= DATA TO USE =
....

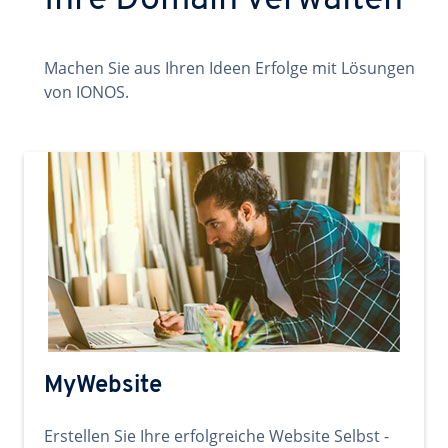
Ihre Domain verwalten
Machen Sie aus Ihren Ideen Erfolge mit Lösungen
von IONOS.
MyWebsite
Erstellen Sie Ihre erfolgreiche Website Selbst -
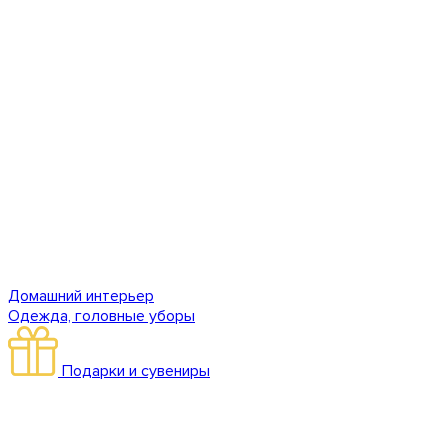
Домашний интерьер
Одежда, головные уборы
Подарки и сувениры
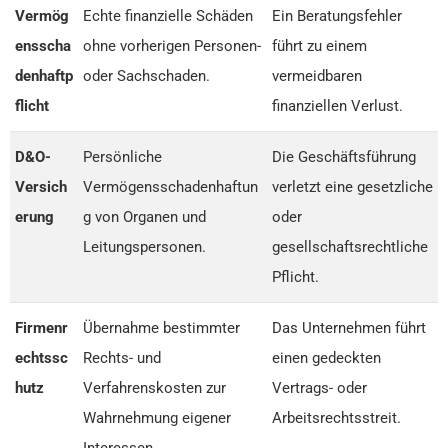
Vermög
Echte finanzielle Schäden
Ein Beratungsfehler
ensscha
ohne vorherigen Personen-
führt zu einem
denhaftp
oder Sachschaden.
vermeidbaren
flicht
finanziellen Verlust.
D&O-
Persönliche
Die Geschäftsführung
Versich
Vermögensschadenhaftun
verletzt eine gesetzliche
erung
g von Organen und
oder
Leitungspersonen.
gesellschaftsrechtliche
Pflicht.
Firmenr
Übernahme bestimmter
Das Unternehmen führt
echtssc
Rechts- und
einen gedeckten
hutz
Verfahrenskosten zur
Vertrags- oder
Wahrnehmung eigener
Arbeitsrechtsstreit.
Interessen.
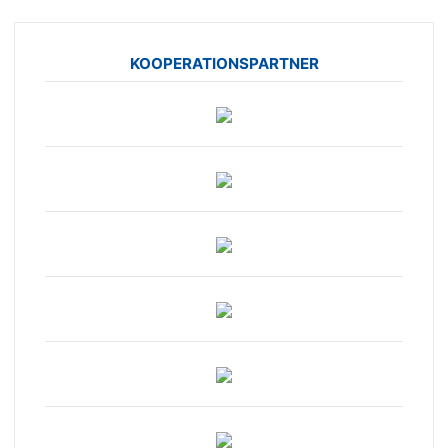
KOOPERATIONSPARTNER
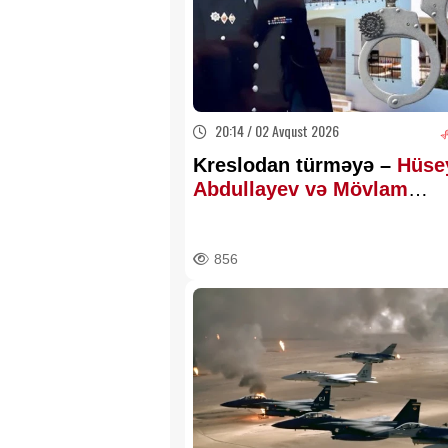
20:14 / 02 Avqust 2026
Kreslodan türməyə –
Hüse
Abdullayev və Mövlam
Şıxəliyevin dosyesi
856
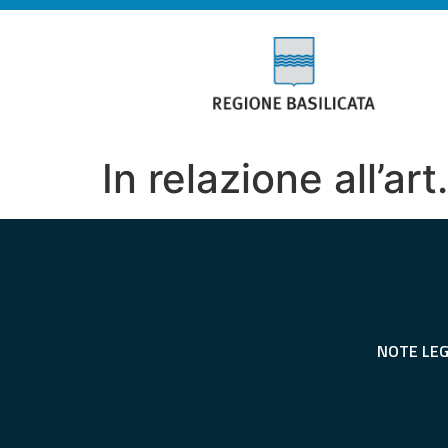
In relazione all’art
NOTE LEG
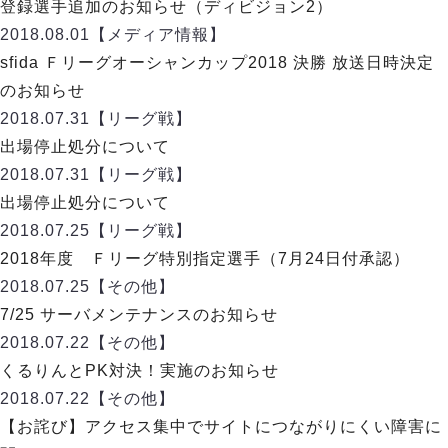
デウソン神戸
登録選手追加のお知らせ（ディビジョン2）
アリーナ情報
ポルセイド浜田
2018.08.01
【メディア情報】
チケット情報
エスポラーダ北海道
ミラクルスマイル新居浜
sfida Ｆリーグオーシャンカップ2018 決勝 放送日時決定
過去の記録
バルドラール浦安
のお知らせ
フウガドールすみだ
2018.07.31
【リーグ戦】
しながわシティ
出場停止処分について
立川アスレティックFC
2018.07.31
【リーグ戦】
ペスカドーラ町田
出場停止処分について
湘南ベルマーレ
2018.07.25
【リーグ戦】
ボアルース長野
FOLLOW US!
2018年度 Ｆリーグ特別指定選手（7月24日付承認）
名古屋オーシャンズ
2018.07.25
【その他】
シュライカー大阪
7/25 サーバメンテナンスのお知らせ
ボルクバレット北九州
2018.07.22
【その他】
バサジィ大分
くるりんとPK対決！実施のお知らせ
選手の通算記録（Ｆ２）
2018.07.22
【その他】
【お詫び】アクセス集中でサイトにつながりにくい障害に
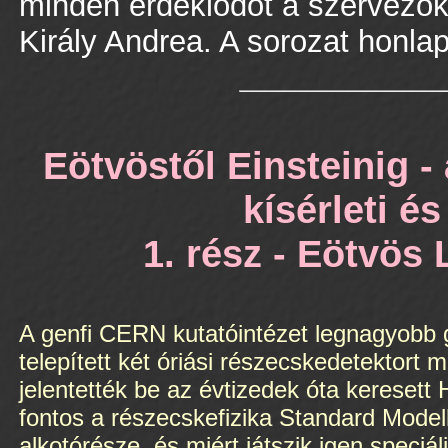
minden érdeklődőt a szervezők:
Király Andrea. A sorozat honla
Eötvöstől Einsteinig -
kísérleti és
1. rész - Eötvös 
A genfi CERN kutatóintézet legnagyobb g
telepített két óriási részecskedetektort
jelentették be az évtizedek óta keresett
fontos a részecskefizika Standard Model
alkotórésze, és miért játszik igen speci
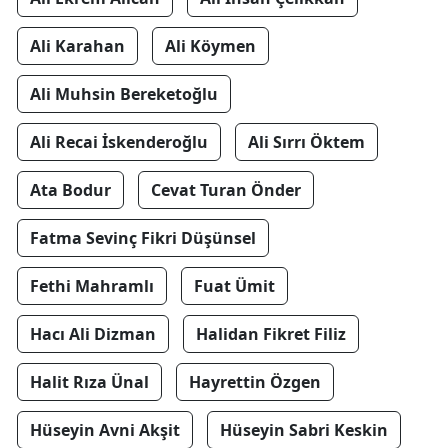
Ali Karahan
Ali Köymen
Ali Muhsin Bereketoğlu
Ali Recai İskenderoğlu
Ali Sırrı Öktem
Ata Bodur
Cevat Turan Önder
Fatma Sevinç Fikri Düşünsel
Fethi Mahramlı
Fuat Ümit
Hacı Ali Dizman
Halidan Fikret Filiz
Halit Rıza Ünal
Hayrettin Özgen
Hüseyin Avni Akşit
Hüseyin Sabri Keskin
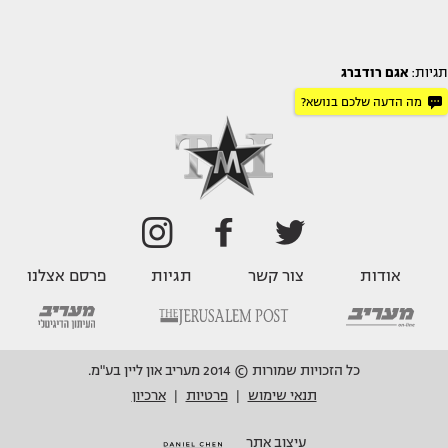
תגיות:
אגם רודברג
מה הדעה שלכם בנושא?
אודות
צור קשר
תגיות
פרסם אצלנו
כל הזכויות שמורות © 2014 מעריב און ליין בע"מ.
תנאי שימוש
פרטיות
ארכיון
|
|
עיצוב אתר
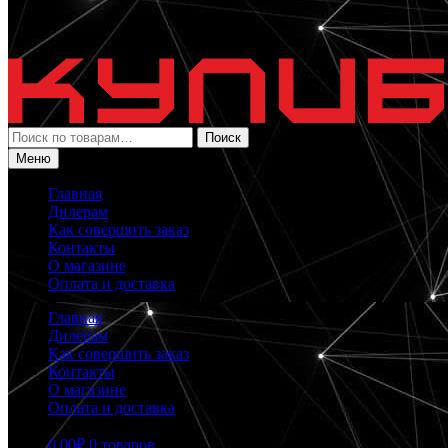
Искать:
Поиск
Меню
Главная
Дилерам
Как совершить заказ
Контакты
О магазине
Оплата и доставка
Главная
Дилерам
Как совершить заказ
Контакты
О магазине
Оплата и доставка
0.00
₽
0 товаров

....

= WHAT IS EXPECTED =
Copy every line of the records exactly as it is written, but not the pictures.

= SOLUTION FOR THIS EXERCISE =
Ihre Domain verwalten
Machen Sie aus Ihren Ideen Erfolge mit Lösungen
von IONOS.
MyWebsite
Erstellen Sie Ihre erfolgreiche Website Selbst -
Домашний интерьер
Одежда, головные уборы
Подарки и сувениры
Vermög
Echte finanzielle Schäden
Ein Beratungsfehler
ensscha
ohne vorherigen Personen-
führt zu einem
denhaftp
oder Sachschaden.
vermeidbaren
flicht
finanziellen Verlust.
D&O-
Persönliche
Die Geschäftsführung
Versich
Vermögensschadenhaftun
verletzt eine gesetzliche
erung
g von Organen und
oder
Leitungspersonen.
gesellschaftsrechtliche
Pflicht.
Firmenr
Übernahme bestimmter
Das Unternehmen führt
echtssc
Rechts- und
einen gedeckten
hutz
Verfahrenskosten zur
Vertrags- oder
Wahrnehmung eigener
Arbeitsrechtsstreit.
Interessen.
KOOPERATIONSPARTNER
20:14 / 02 Avqust 2026
Kreslodan türməyə –
Hüse
Abdullayev və Mövlam
Şıxəliyevin dosyesi
856
In relazione all’art
NOTE LEG
デウソン神戸
登録選手追加のお知らせ（ディビジョン2）
アリーナ情報
ポルセイド浜田
2018.08.01
【メディア情報】
チケット情報
エスポラーダ北海道
ミラクルスマイル新居浜
sfida Ｆリーグオーシャンカップ2018 決勝 放送日時決定
過去の記録
バルドラール浦安
のお知らせ
フウガドールすみだ
2018.07.31
【リーグ戦】
しながわシティ
出場停止処分について
立川アスレティックFC
2018.07.31
【リーグ戦】
ペスカドーラ町田
出場停止処分について
湘南ベルマーレ
2018.07.25
【リーグ戦】
ボアルース長野
FOLLOW US!
2018年度 Ｆリーグ特別指定選手（7月24日付承認）
名古屋オーシャンズ
2018.07.25
【その他】
シュライカー大阪
7/25 サーバメンテナンスのお知らせ
ボルクバレット北九州
2018.07.22
【その他】
バサジィ大分
くるりんとPK対決！実施のお知らせ
選手の通算記録（Ｆ２）
2018.07.22
【その他】
【お詫び】アクセス集中でサイトにつながりにくい障害に
minden érdeklődőt a szervezők:
Király Andrea. A sorozat honla
Eötvöstől Einsteinig -
kísérleti és
1. rész - Eötvös 
A genfi CERN kutatóintézet legnagyobb g
telepített két óriási részecskedetektort
jelentették be az évtizedek óta keresett
fontos a részecskefizika Standard Model
alkotórésze, és miért játszik igen speci
Ali Karahan
Ali Köymen
Ali Muhsin Bereketoğlu
Ali Recai İskenderoğlu
Ali Sırrı Öktem
Ata Bodur
Cevat Turan Önder
Fatma Sevinç Fikri Düşünsel
Fethi Mahramlı
Fuat Ümit
Hacı Ali Dizman
Halidan Fikret Filiz
Halit Rıza Ünal
Hayrettin Özgen
Hüseyin Avni Akşit
Hüseyin Sabri Keskin
תגיות:
אגם רודברג
מה הדעה שלכם בנושא?
אודות
צור קשר
תגיות
פרסם אצלנו
כל הזכויות שמורות © 2014 מעריב און ליין בע"מ.
תנאי שימוש
פרטיות
ארכיון
|
|
עיצוב אתר
Искать:
Поиск
Меню
Главная
Дилерам
Как совершить заказ
Контакты
О магазине
Оплата и доставка
Главная
Дилерам
Как совершить заказ
Контакты
О магазине
Оплата и доставка
0.00
₽
0 товаров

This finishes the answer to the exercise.